Let \( M = \| m_{ij} \| \) be a \( 4{\times}4 \) irreducible aperiodic Markov matrix such that \( h_1 \neq h_2 \), \( h_3 \neq h_4 \), where \( h_i = m_{i1} + m_{i2} \). Let \( x_1 \), \( x_2, \dots \) be a stationary Markov process with transition matrix \( M \), and let \( y_n = 0 \) when \( x_n = 1 \) or 2, \( y_n = 1 \) when \( x_n = 3 \) or 4. For any finite sequence
\[ s = (\varepsilon_1\( , \)\varepsilon_2, \dots\( , \)\varepsilon_n) \]
of 0s and 1s, let
\[ p(s) = \mathrm{Pr}\{y_1 = \varepsilon_1, \dots, y_n = \varepsilon_n\} .\]
If
\begin{equation*}\tag{1} p^2(00) \neq p(0)\,p(000) \quad\text{and}\quad p^2(01) \neq p(1)\,p(010), \end{equation*}
the joint distribution of \( y_1 \), \( y_2, \dots \) is uniquely determined by the eight probabilities \( p(0) \), \( p(00) \), \( p(000) \), \( p(010) \), \( p(0000) \), \( p(0010) \), \( p(0100) \), \( p(0110) \), so that two matrices \( M \) determine the same joint distribution of \( y_1 \), \( y_2, \dots \) whenever the eight probabilities listed agree, provided (1) is satisfied. The method consists in showing that the function \( p \) satisfies the recurrence relation
\[ p(s, \varepsilon, \delta, 0) = p(s, \varepsilon, 0)\,a(\varepsilon, \delta) + p(s, \varepsilon)\,b(\varepsilon, \delta) \]

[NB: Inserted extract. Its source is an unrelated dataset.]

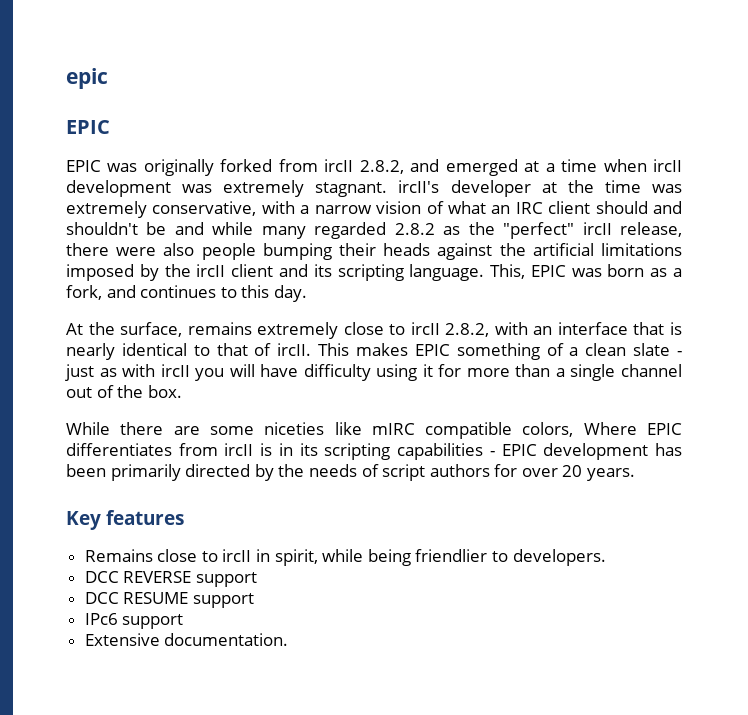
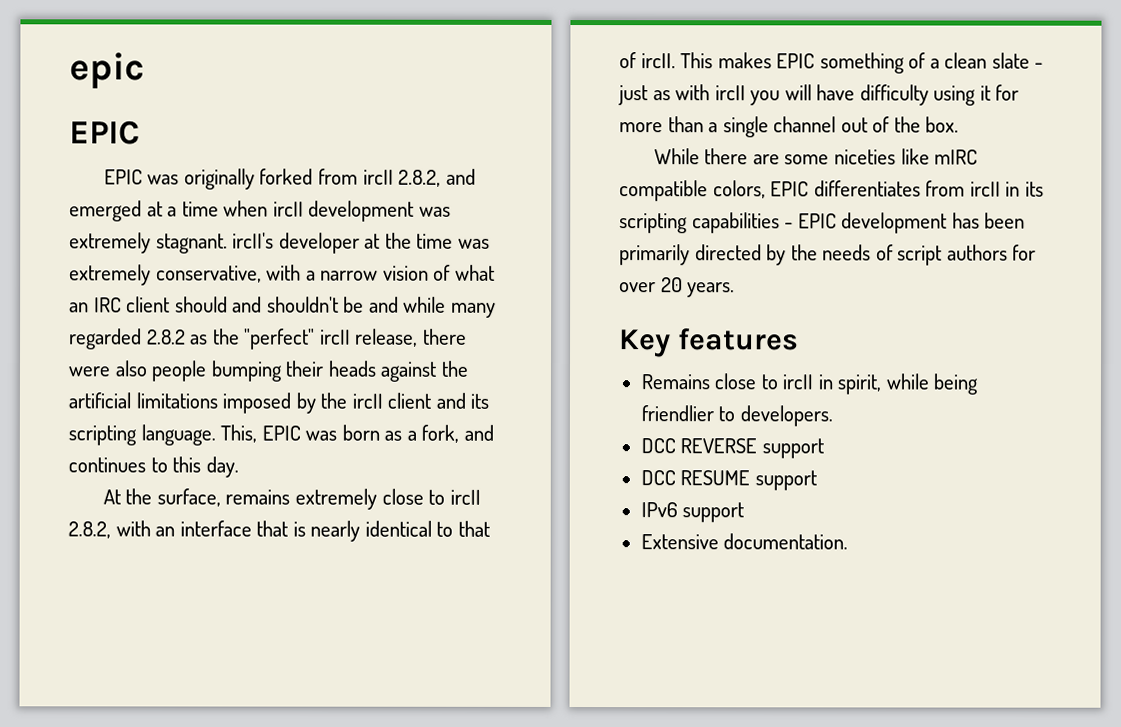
[583,422,637,435] Where -> (766, 189) none
[260,443,273,456] is -> (1001, 189) none
[84,613,118,625] IPc6 -> [640,502,678,518] IPv6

for all \( s \) and \( \varepsilon = 0 \) or 1, \( \delta = 0 \) or 1, where \( a(\varepsilon, \delta) \), \( b(\varepsilon, \delta) \) are (easily computed) functions of \( M \), and noting that, if (1) is satisfied, \( a(\varepsilon, \delta) \) and \( b(\varepsilon, \delta) \) are determined by the eight probabilities listed. The class of doubly stochastic matrices yielding the same joint distribution for \( y_1 \), \( y_2, \dots \) is described somewhat more explicitly, and the case of a larger number of states is considered briefly.